Ben Sheaffer, retired senior staff scientist for Mercury Marine (Fond du Lac, WI) sees promise in Ward's work. "It's very advanced," Sheaffer says, "and certainly could become of major importance." With more than 40 years experience with IC engine design, Sheaffer's experience in lean burn stems from advanced research at Mercury that included the design and development of direct injection 2-stroke engines. "Ward has an excellent design for a 42V ignition system that has the capability to improve fuel efficiency, reduce emissions, and take lean burn even further," Sheaffer explains.

Moderately lean mixtures between 15 to 23 AFR are forbidden since conventional 3-way catalysts can't reduce NOx in an oxygen abundant atmosphere. However, NOx drops to acceptable levels under the ultra-lean conditions ranging from 24 to 26 AFR.

Ward is currently upgrading laboratory prototypes into pre-production systems that will be available to powertrain engineers for testing and evaluation by the end of the year. Following the industry trend, he will be designing these systems comprised of an ignition ECU, one or more ignitors de-signed for four IGBT switches (two ignitors for an 8-cylinder engine), and ignition coils, wires, and spark plugs. "The ECU will integrate the power converter to make the 42V step up transparent to the user, and will include a feature that makes the system user friendly and simple to implement," Ward explains. "The unique patent pending feature is based on a micro-controller which will allow the user to operate with only an ignition firing signal, instead of the usual cam or crank reference."
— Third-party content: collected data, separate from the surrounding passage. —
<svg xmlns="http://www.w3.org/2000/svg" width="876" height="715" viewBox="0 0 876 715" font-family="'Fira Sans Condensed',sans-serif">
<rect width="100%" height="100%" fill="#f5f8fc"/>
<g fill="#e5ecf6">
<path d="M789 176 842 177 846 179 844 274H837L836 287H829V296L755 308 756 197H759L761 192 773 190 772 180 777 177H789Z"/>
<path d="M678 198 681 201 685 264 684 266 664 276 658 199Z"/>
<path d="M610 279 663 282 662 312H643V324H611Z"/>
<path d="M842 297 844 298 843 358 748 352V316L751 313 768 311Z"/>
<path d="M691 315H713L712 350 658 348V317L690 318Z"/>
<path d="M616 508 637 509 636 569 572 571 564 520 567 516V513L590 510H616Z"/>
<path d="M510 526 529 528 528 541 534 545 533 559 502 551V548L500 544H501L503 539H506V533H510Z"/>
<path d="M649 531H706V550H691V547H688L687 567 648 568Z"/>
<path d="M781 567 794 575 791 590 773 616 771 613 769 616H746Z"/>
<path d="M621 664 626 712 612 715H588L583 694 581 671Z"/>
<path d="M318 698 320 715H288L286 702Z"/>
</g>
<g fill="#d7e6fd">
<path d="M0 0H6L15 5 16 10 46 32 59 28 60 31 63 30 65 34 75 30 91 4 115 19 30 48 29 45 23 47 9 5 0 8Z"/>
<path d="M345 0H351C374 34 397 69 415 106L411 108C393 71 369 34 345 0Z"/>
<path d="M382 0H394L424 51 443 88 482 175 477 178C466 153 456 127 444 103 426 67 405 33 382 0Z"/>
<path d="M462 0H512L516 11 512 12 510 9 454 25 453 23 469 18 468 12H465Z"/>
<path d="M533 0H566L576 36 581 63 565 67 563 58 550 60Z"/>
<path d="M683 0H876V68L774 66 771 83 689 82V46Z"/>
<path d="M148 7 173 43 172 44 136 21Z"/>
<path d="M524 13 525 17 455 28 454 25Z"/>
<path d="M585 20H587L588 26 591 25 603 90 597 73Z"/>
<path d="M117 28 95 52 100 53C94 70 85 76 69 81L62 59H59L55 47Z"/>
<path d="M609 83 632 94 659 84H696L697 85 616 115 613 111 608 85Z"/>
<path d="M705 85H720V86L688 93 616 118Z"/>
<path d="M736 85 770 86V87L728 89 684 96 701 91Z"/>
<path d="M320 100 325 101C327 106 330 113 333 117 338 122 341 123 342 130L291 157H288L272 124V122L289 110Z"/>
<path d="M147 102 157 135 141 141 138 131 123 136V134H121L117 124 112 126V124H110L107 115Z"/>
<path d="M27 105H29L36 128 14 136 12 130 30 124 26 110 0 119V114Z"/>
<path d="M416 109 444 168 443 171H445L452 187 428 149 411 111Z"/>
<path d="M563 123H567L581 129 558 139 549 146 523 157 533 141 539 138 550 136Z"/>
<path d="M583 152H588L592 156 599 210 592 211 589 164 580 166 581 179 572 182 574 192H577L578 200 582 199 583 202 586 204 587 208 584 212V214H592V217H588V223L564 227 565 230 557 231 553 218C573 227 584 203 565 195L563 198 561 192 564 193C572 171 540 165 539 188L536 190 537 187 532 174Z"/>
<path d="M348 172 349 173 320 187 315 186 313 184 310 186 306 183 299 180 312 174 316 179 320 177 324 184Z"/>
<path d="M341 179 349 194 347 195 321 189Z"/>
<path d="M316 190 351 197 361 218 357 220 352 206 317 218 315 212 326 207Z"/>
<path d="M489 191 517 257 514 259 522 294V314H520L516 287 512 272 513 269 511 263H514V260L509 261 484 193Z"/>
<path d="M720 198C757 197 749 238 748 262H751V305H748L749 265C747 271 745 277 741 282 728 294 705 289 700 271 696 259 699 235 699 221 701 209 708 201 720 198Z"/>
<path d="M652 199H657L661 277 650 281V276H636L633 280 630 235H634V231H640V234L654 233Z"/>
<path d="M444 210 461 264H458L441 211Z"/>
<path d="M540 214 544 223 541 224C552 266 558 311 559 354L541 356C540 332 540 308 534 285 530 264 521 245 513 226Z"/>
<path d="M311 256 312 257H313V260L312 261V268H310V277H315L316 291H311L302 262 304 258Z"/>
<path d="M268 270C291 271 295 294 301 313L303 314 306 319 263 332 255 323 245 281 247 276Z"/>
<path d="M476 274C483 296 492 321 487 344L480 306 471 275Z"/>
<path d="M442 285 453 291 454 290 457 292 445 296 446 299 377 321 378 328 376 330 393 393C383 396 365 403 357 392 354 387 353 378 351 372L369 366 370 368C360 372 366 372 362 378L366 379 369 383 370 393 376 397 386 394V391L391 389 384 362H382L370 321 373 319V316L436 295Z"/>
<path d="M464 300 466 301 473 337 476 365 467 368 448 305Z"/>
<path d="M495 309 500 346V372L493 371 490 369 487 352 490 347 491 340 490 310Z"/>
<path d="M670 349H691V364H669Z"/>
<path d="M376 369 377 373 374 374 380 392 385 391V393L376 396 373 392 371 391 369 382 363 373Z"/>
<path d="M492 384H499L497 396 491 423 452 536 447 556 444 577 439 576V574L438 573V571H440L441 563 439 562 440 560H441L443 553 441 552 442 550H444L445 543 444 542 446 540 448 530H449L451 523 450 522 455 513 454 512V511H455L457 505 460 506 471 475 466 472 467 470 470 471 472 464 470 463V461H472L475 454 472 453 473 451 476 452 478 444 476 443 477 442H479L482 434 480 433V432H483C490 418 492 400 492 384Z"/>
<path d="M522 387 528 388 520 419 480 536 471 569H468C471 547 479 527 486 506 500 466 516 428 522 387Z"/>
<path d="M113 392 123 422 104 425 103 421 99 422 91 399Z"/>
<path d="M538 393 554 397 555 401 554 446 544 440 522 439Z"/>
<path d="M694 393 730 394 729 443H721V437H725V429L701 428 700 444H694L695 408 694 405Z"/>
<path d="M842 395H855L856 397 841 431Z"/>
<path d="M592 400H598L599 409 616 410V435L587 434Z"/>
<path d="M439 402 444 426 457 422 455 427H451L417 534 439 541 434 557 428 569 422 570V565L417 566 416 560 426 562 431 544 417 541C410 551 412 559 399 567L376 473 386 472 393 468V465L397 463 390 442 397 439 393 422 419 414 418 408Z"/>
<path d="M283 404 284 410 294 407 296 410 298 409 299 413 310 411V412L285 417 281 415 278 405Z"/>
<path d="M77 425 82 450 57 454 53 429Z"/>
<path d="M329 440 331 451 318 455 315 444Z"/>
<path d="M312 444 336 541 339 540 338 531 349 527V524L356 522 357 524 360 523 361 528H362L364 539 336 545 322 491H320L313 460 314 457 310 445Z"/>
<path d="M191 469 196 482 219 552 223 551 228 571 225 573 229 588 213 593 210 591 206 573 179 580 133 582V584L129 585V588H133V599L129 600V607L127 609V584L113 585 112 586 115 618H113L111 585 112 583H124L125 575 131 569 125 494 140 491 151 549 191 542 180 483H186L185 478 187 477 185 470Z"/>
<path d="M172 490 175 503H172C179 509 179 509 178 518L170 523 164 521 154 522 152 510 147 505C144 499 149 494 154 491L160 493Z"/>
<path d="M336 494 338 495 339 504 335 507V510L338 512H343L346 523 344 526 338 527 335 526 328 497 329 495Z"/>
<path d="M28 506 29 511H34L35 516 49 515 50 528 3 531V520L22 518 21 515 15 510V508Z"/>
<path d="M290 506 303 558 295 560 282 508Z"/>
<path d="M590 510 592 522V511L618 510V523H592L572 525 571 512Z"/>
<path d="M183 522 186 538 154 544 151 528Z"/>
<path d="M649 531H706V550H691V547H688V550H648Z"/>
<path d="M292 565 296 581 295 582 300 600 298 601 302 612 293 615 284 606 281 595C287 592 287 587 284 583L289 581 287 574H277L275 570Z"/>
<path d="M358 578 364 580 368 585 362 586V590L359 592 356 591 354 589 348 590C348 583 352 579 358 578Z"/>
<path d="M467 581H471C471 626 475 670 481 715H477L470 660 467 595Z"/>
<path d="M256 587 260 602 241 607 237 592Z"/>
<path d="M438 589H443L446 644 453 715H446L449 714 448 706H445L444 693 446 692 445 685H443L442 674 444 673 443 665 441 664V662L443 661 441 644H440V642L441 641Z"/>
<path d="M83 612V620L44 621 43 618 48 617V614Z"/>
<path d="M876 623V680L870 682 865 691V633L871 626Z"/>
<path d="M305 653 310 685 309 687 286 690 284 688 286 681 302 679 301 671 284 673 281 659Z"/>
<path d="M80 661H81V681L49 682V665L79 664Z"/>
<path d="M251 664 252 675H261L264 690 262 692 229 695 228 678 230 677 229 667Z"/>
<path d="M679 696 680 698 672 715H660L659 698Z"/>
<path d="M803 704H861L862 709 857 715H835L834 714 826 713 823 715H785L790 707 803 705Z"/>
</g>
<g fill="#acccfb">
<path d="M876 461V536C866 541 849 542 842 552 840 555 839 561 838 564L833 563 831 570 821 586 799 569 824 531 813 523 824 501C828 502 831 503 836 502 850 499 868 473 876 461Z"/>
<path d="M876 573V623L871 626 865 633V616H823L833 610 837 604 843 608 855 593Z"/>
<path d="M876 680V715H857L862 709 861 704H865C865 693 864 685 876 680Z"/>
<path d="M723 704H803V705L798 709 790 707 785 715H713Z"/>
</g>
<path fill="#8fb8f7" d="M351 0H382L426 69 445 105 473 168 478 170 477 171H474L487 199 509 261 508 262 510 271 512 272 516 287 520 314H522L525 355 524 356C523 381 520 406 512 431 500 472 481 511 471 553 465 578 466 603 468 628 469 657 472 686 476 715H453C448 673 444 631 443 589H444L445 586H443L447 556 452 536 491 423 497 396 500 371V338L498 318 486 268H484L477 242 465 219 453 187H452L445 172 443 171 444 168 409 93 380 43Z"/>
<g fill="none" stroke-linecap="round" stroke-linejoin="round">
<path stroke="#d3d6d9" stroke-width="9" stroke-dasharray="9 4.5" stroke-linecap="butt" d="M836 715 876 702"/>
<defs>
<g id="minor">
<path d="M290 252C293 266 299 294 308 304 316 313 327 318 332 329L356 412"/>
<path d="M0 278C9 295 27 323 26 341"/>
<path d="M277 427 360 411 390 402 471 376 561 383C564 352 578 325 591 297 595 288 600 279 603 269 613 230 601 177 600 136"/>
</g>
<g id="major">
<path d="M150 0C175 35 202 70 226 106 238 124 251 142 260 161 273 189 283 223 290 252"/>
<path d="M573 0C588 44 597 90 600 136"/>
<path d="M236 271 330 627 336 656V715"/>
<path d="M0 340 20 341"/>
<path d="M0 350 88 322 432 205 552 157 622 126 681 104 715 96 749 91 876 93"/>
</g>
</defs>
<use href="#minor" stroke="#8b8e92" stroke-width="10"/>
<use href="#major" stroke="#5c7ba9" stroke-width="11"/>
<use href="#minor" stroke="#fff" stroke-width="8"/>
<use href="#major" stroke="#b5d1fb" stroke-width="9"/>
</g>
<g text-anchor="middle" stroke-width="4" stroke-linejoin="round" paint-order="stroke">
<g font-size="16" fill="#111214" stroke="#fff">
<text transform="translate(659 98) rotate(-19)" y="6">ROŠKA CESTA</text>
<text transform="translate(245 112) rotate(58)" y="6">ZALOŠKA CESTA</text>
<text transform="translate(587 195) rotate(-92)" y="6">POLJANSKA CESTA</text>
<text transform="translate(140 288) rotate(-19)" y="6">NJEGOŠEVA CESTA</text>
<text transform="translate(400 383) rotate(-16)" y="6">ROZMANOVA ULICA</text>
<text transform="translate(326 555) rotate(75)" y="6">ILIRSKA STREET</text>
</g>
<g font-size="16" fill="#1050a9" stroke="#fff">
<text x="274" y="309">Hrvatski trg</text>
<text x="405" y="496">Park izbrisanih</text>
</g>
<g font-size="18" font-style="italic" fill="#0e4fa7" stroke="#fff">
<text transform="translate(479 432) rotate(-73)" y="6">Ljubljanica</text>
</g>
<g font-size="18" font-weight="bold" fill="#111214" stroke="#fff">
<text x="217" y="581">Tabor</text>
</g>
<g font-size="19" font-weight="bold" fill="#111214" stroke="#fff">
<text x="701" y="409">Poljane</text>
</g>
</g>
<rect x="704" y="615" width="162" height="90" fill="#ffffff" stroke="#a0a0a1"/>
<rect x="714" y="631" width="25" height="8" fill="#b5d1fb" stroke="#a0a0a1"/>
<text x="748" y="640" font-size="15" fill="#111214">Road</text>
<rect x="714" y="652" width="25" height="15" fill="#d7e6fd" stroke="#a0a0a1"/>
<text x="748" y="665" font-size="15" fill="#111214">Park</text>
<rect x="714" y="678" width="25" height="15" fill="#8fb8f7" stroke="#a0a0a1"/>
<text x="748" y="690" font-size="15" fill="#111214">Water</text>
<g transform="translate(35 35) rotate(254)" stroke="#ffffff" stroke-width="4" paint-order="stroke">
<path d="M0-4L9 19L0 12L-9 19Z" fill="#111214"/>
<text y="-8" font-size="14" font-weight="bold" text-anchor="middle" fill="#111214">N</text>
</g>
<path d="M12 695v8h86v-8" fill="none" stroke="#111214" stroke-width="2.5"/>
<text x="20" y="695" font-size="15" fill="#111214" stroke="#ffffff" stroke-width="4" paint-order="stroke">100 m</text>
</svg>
Due to the high cost of implementation, most analysts predict it will be at least a decade before entry-level vehicles come equipped with standard 42V electrical systems. But with or without 42V, Ward contends that "right now, with minimal complexity, lean burn is the only affordable technology that can simultaneously solve the problems of fuel conservation and air pollution." Ward estimates his system will add $10 or less to the cost of a 4-cylinder vehicle with a 12V electrical system. That's the estimated cost of CEI's 42V dc-dc ignition converter. "On vehicles already equipped with a 42V system, ECO-FIRE will cost the same or less than standard ignition systems."